Later in the evening, after Rico had come and claimed Darrow, Helen and I relaxed for a moment on the porch. Across the street we watch Theo, a cat that Darrow was want to keep out of his territory, sniffing and acting odd at the scene of the accident. Theo then comes across the street, up our steps and starts rubbing everything and begging for attention. Theo has never set foot on this side of the street for fear of Darrow, there had to have been something in the cacophony of scents that told Theo’s kitty brain that the coast was clear.
The king is dead, long live the king.
6 Comments:
Well written.
A tragedy and the end of a life becomes the beginning of a new tale. The story of how you got to know Theo. Great post.
Interesting and reflective. Perhaps you're catching the odd "personal essay" bug that's been floating aroung lately. But it's always fun to blog about something a bit different, isn't it?
Oh I wouldn't go as far to say I got the bug. More I just had to do a little self therapy. I knew Darrow, and it was a "head shot". Needed to clean the system a bit.

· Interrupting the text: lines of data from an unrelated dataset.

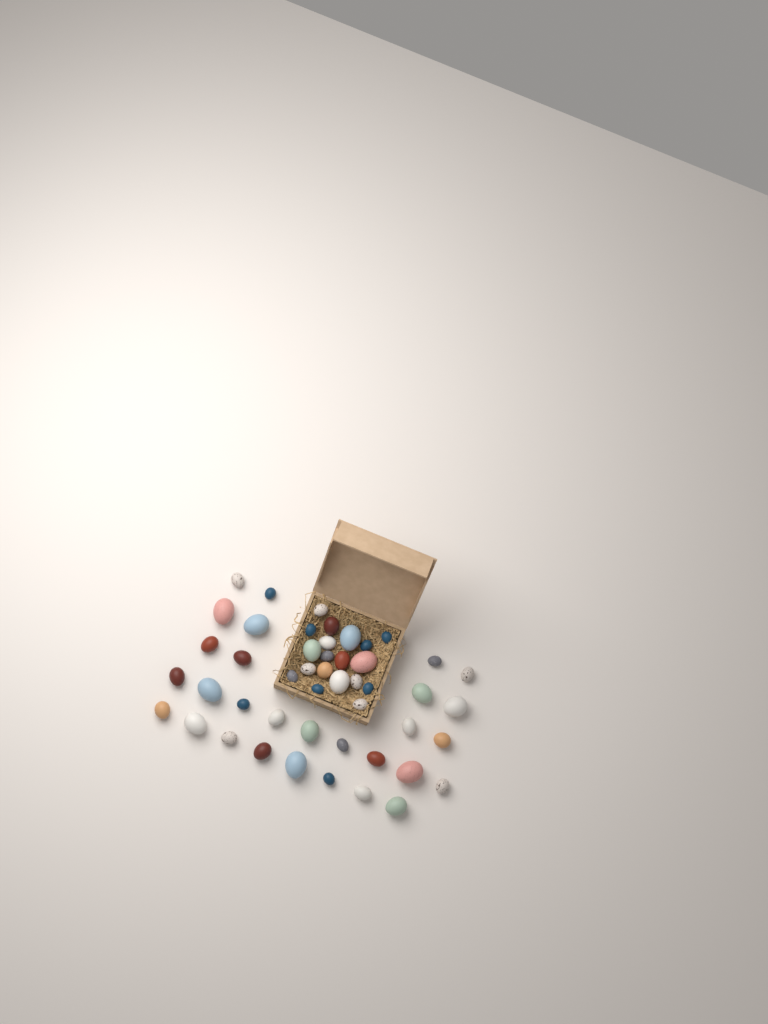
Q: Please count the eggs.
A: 48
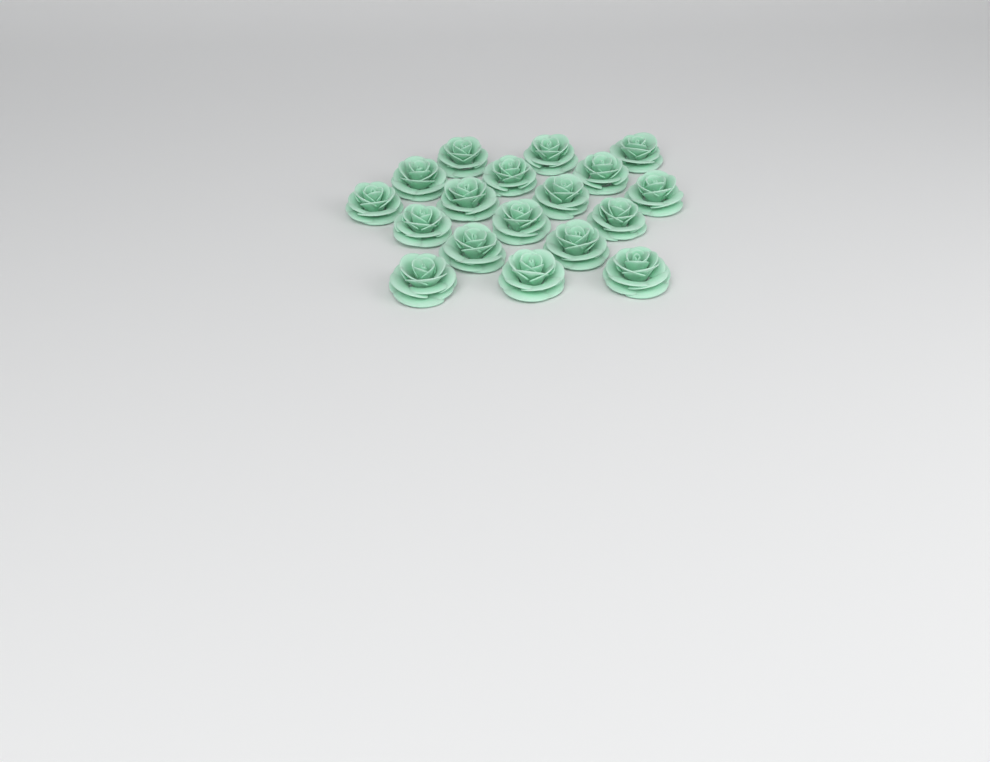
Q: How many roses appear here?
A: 18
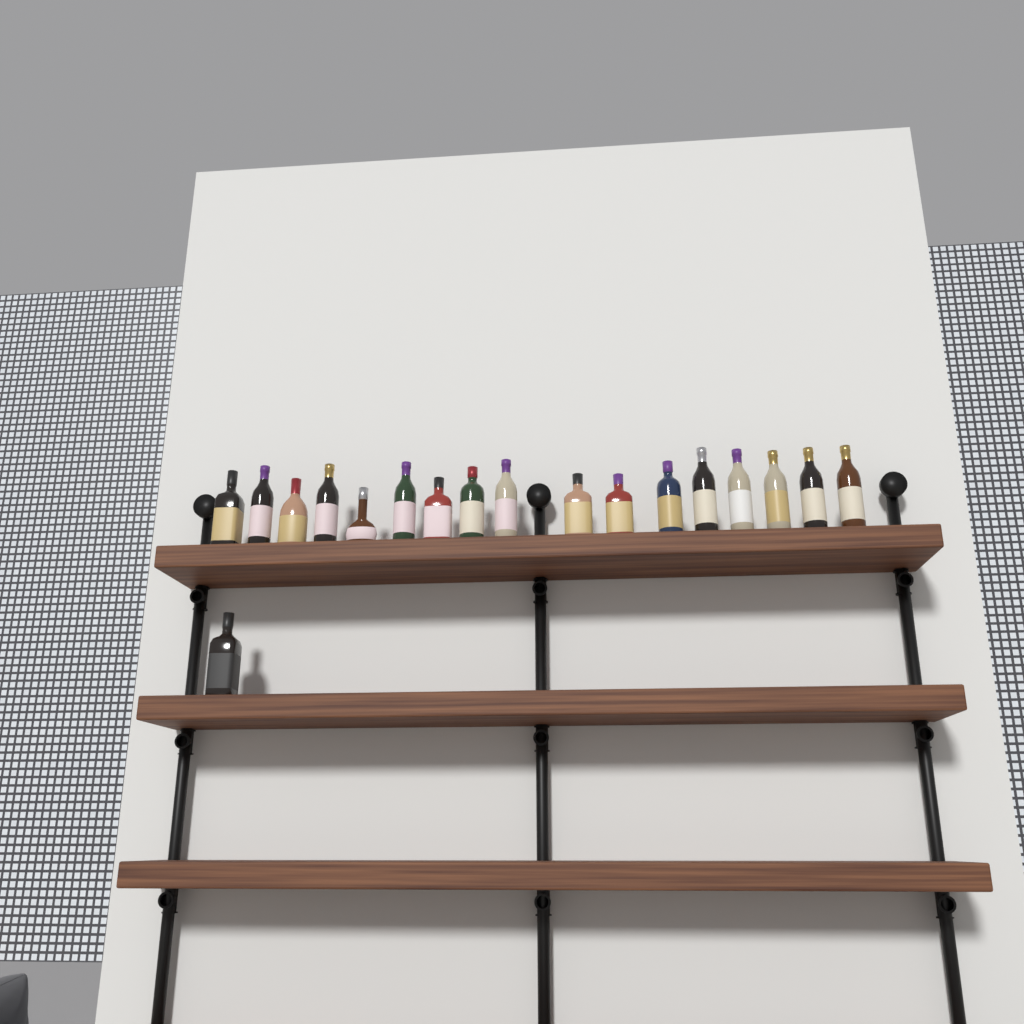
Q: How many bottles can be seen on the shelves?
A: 18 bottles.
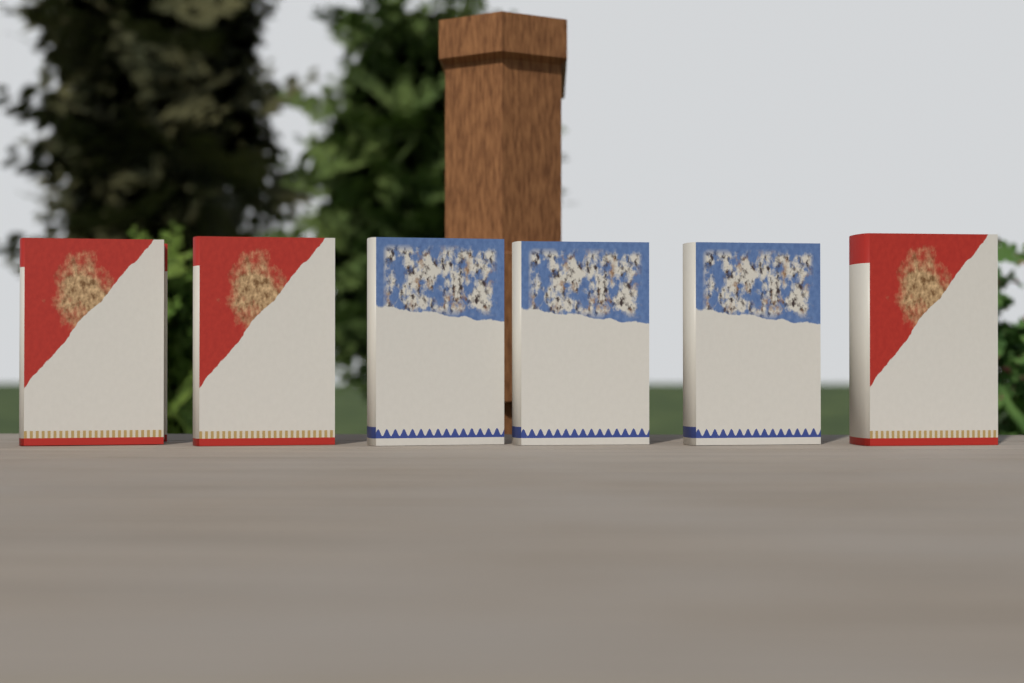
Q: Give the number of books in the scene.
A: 6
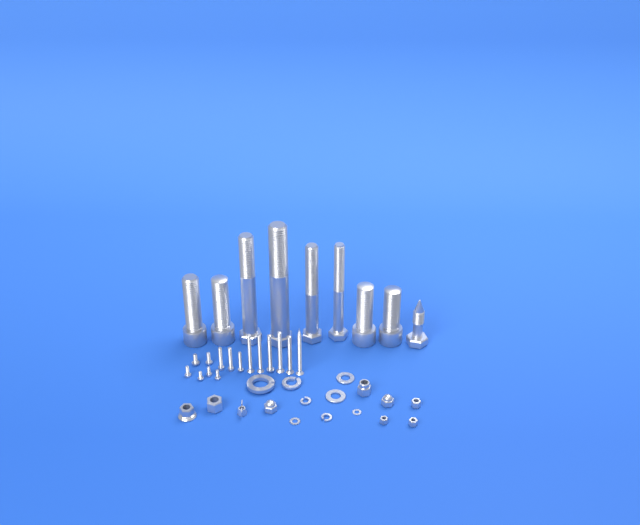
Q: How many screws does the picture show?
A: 15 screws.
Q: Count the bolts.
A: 9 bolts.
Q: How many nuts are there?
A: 9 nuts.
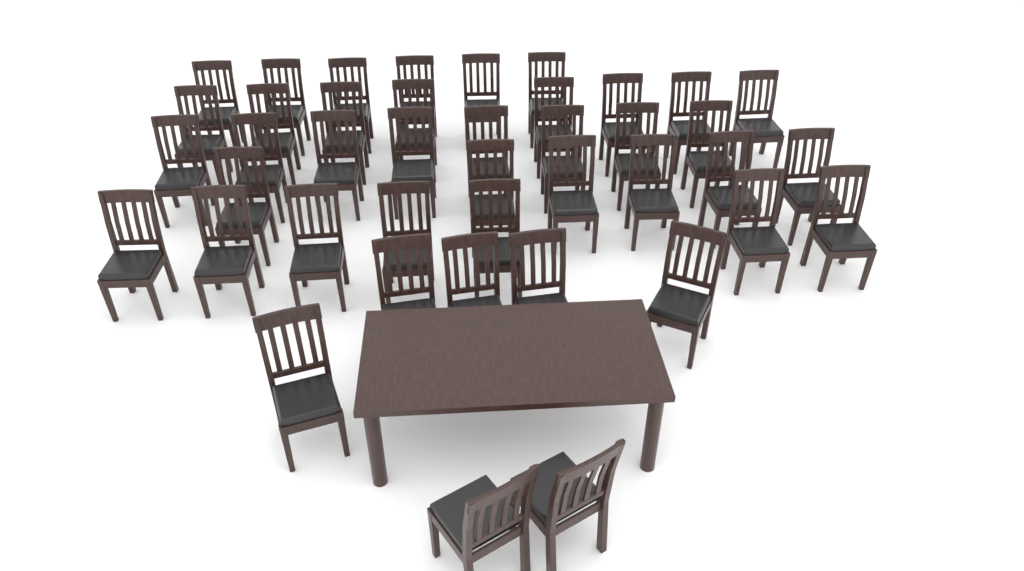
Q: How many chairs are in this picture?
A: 42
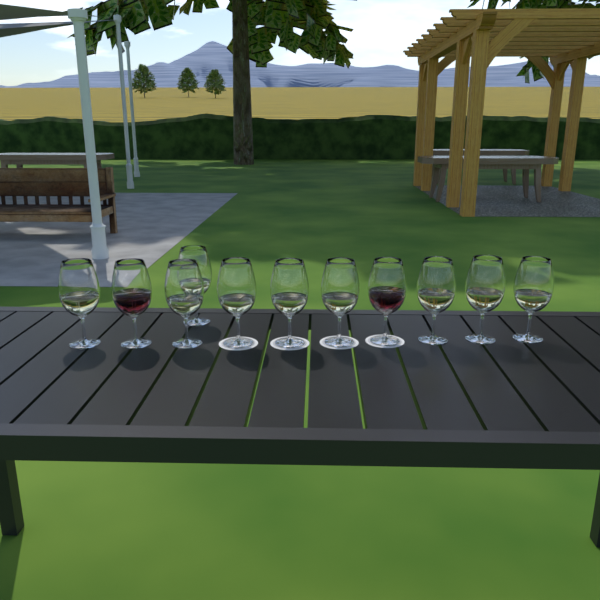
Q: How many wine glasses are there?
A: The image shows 11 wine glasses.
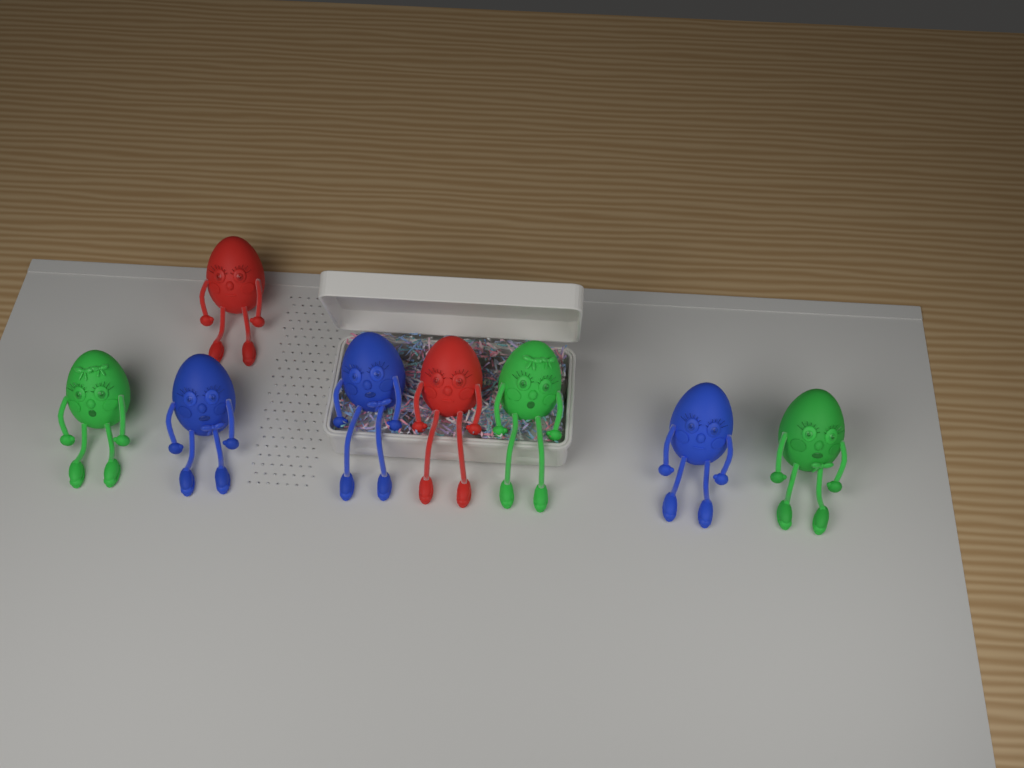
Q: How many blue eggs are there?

As a side note Theo was back on our porch again looking for attention last night.
As a second side note I got up at 5:45 to get Helen to the airport and get ready for Das Vroom. What exactly are you doing up so bloody early?
That would be "still up," not "up." I decided recently that, along with taking up swimming and running, that I needed to lose the nightly booze tranquilizing system. Takes a little while for the natural one to kick back in, though, and home internet access finally came back online after 16 days of storm-damaged equipment.
Therapy or no, that was a kind of writing you might want to try occasionally. The results weren't half bad.
The end is also the beginning, and I read at first with some haste. You said you had a wonderful experience, and right away went into a dead cat lying in the street. I thought "Hey, this could be really twisted." It wasn't, but I still thoroughly enjoyed it.